▶ _Excerpt provided_:
So OpenAgent does not need to invent a custom image protocol. The Codex app-server already has one.

2. SDKs expose image input as typed items

The Python SDK exposes:

TextInput
ImageInput
LocalImageInput
SkillInput
MentionInput

Reference:

local reference: codex/sdk/python/src/codex_app_server/_inputs.py:8

The TypeScript SDK similarly accepts structured turn input and separates:

prompt text
local image paths

References:

local reference: codex/sdk/typescript/src/thread.ts:22
local reference: codex/sdk/typescript/README.md:70

This is an important design lesson: images should travel as their own item type, not be crammed into the text prompt.

3. Codex preprocesses local images before sending them

The Rust image utility:

loads image bytes
validates format
resizes oversized images
preserves PNG/JPEG/WebP where possible
can return a base64 data: URL for prompt use

Reference:

local reference: codex/codex-rs/utils/image/src/lib.rs:1

This is a strong pattern for OpenAgent:

do not blindly stream arbitrary original image bytes
normalize size and format first
keep an explicit image-processing boundary

4. Codex preserves image items in downstream tool content too

Codex protocol models carry InputImage content items explicitly:

local reference: codex/codex-rs/protocol/src/models.rs:157

And truncation helpers preserve image items even when text gets shortened:

local reference: codex/codex-rs/utils/output-truncation/src/lib.rs:27

That means the multimodal item boundary is preserved across the runtime, not flattened away after initial ingestion.

▶ _Information shown_:
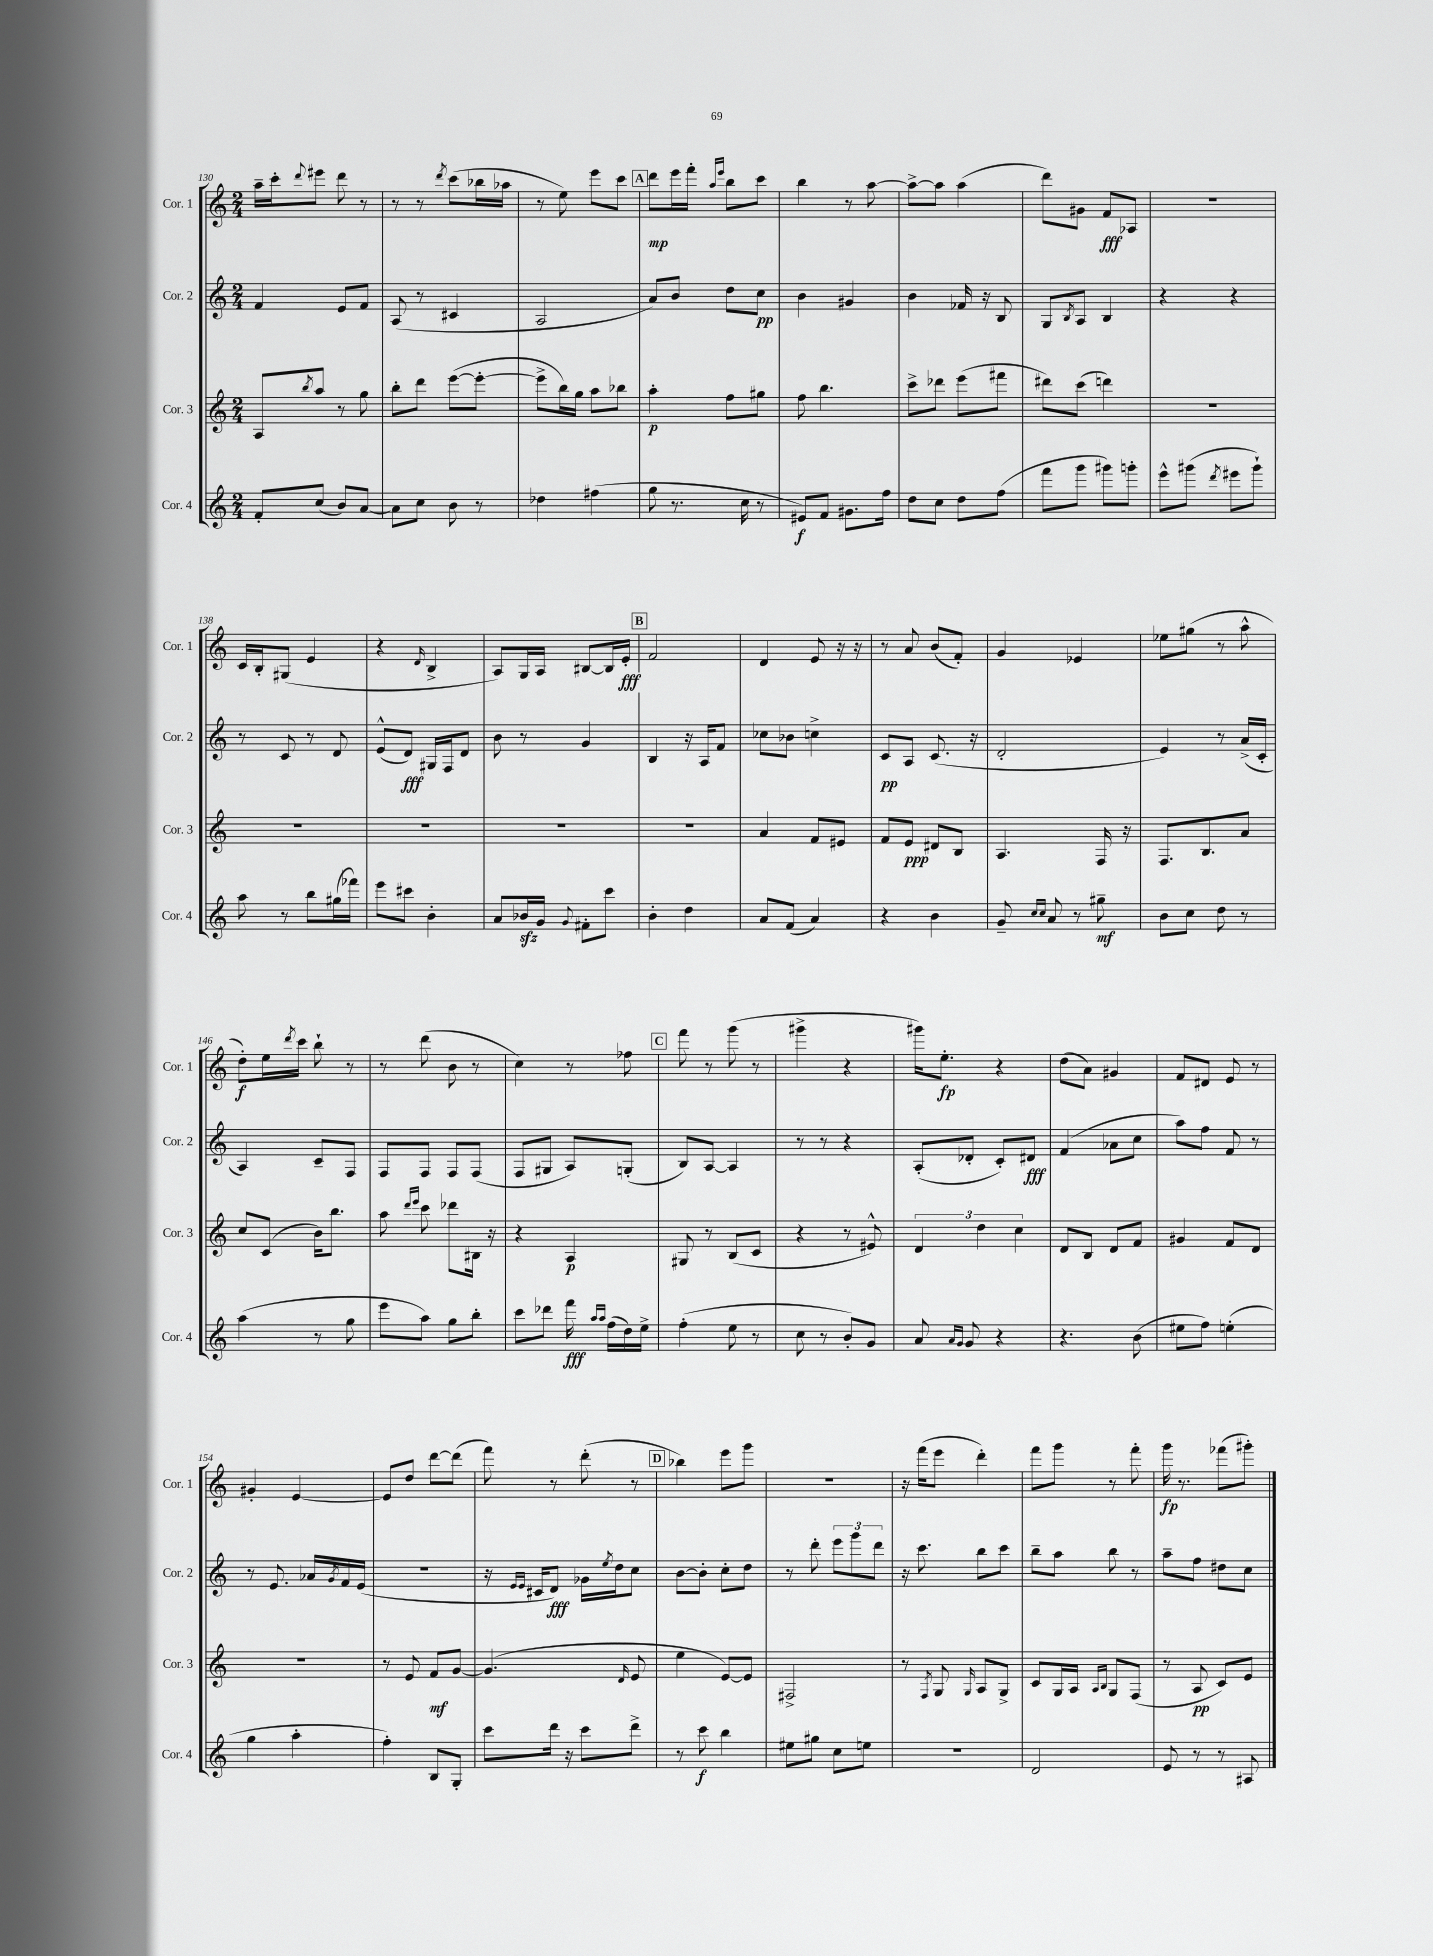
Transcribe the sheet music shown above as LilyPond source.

▶ _Stated goal_:
Decide whether each statement agrees with the excerpt on Codex image handling. Answer yes or no, and quote the deciding words of the excerpt.
(a) The Rust image utility converts every image to PNG.
(b) The excerpt recommends that images travel as their own item type.
(c) Truncation helpers drop image items when text is shortened.

▶ _Exercise result_:
(a) No: "preserves PNG/JPEG/WebP where possible"
(b) Yes: "images should travel as their own item type, not be crammed into the text prompt"
(c) No: "truncation helpers preserve image items even when text gets shortened"